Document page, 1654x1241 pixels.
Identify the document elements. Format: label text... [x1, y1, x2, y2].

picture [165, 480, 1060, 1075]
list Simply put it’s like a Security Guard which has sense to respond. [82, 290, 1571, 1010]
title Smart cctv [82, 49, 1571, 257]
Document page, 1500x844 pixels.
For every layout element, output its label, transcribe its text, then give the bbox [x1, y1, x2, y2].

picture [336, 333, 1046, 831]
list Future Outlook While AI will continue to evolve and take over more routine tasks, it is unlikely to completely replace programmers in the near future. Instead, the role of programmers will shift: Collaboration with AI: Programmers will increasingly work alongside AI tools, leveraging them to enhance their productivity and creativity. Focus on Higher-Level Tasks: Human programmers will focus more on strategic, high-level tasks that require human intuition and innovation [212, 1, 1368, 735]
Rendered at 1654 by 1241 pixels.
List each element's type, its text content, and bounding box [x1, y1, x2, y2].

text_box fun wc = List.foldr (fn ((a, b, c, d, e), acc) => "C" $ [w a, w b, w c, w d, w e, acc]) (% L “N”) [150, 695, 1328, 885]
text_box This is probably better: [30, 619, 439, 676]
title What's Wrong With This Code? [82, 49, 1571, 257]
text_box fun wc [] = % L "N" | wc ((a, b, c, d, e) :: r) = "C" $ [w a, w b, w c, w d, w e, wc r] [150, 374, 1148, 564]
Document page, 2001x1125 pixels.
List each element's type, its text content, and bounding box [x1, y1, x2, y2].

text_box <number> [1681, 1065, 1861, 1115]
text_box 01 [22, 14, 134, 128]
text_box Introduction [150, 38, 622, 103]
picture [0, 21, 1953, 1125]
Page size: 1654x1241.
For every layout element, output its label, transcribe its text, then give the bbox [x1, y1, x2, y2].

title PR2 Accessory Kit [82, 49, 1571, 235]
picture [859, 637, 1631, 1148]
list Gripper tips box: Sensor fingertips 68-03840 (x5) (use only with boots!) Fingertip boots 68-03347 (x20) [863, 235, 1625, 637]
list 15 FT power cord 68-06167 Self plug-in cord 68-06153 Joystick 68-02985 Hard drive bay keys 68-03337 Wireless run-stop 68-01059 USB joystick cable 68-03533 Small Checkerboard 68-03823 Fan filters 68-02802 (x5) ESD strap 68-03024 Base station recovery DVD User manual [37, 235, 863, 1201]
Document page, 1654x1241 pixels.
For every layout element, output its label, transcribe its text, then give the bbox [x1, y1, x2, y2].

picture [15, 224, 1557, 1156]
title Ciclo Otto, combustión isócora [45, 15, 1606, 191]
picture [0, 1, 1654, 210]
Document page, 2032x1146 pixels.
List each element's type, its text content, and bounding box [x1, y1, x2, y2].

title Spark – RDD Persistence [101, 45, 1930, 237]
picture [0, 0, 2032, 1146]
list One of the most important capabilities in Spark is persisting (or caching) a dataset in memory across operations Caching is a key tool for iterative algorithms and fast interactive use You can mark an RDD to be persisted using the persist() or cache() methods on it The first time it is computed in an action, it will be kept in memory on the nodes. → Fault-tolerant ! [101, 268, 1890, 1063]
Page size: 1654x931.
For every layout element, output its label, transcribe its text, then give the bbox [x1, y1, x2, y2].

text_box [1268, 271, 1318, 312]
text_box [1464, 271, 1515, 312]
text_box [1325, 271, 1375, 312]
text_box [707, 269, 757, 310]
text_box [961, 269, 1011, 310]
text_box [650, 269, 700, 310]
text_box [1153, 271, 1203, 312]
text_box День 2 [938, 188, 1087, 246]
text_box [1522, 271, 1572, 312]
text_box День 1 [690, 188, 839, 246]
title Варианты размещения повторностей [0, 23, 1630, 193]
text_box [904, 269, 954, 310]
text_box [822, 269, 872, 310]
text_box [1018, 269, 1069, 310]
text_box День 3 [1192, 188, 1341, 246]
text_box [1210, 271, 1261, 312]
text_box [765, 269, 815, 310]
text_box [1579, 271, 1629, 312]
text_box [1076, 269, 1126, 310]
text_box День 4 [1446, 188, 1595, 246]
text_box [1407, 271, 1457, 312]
---
What is required: Reproduce the material above, changing each "bounding box" to "enclosing rectangle" and leaving everything else untouched.

Result below:
Document page, 1654x1241 pixels.
Identify the document elements. Format: label text... [x1, y1, x2, y2].

picture [165, 480, 1060, 1075]
list Simply put it’s like a Security Guard which has sense to respond. [82, 290, 1571, 1010]
title Smart cctv [82, 49, 1571, 257]
Document page, 1500x844 pixels.
For every layout element, output its label, transcribe its text, then give the bbox [x1, y1, x2, y2].

picture [336, 333, 1046, 831]
list Future Outlook While AI will continue to evolve and take over more routine tasks, it is unlikely to completely replace programmers in the near future. Instead, the role of programmers will shift: Collaboration with AI: Programmers will increasingly work alongside AI tools, leveraging them to enhance their productivity and creativity. Focus on Higher-Level Tasks: Human programmers will focus more on strategic, high-level tasks that require human intuition and innovation [212, 1, 1368, 735]
Rendered at 1654 by 1241 pixels.
List each element's type, its text content, and enclosing rectangle [x1, y1, x2, y2].

text_box fun wc = List.foldr (fn ((a, b, c, d, e), acc) => "C" $ [w a, w b, w c, w d, w e, acc]) (% L “N”) [150, 695, 1328, 885]
text_box This is probably better: [30, 619, 439, 676]
title What's Wrong With This Code? [82, 49, 1571, 257]
text_box fun wc [] = % L "N" | wc ((a, b, c, d, e) :: r) = "C" $ [w a, w b, w c, w d, w e, wc r] [150, 374, 1148, 564]
Document page, 2001x1125 pixels.
List each element's type, its text content, and enclosing rectangle [x1, y1, x2, y2].

text_box <number> [1681, 1065, 1861, 1115]
text_box 01 [22, 14, 134, 128]
text_box Introduction [150, 38, 622, 103]
picture [0, 21, 1953, 1125]
Page size: 1654x1241.
For every layout element, output its label, transcribe its text, then give the bbox [x1, y1, x2, y2].

title PR2 Accessory Kit [82, 49, 1571, 235]
picture [859, 637, 1631, 1148]
list Gripper tips box: Sensor fingertips 68-03840 (x5) (use only with boots!) Fingertip boots 68-03347 (x20) [863, 235, 1625, 637]
list 15 FT power cord 68-06167 Self plug-in cord 68-06153 Joystick 68-02985 Hard drive bay keys 68-03337 Wireless run-stop 68-01059 USB joystick cable 68-03533 Small Checkerboard 68-03823 Fan filters 68-02802 (x5) ESD strap 68-03024 Base station recovery DVD User manual [37, 235, 863, 1201]
Document page, 1654x1241 pixels.
For every layout element, output its label, transcribe its text, then give the bbox [x1, y1, x2, y2].

picture [15, 224, 1557, 1156]
title Ciclo Otto, combustión isócora [45, 15, 1606, 191]
picture [0, 1, 1654, 210]
Document page, 2032x1146 pixels.
List each element's type, its text content, and enclosing rectangle [x1, y1, x2, y2].

title Spark – RDD Persistence [101, 45, 1930, 237]
picture [0, 0, 2032, 1146]
list One of the most important capabilities in Spark is persisting (or caching) a dataset in memory across operations Caching is a key tool for iterative algorithms and fast interactive use You can mark an RDD to be persisted using the persist() or cache() methods on it The first time it is computed in an action, it will be kept in memory on the nodes. → Fault-tolerant ! [101, 268, 1890, 1063]
Page size: 1654x931.
For every layout element, output its label, transcribe its text, then give the bbox [x1, y1, x2, y2].

text_box [1268, 271, 1318, 312]
text_box [1464, 271, 1515, 312]
text_box [1325, 271, 1375, 312]
text_box [707, 269, 757, 310]
text_box [961, 269, 1011, 310]
text_box [650, 269, 700, 310]
text_box [1153, 271, 1203, 312]
text_box День 2 [938, 188, 1087, 246]
text_box [1522, 271, 1572, 312]
text_box День 1 [690, 188, 839, 246]
title Варианты размещения повторностей [0, 23, 1630, 193]
text_box [904, 269, 954, 310]
text_box [822, 269, 872, 310]
text_box [1018, 269, 1069, 310]
text_box День 3 [1192, 188, 1341, 246]
text_box [1210, 271, 1261, 312]
text_box [765, 269, 815, 310]
text_box [1579, 271, 1629, 312]
text_box [1076, 269, 1126, 310]
text_box День 4 [1446, 188, 1595, 246]
text_box [1407, 271, 1457, 312]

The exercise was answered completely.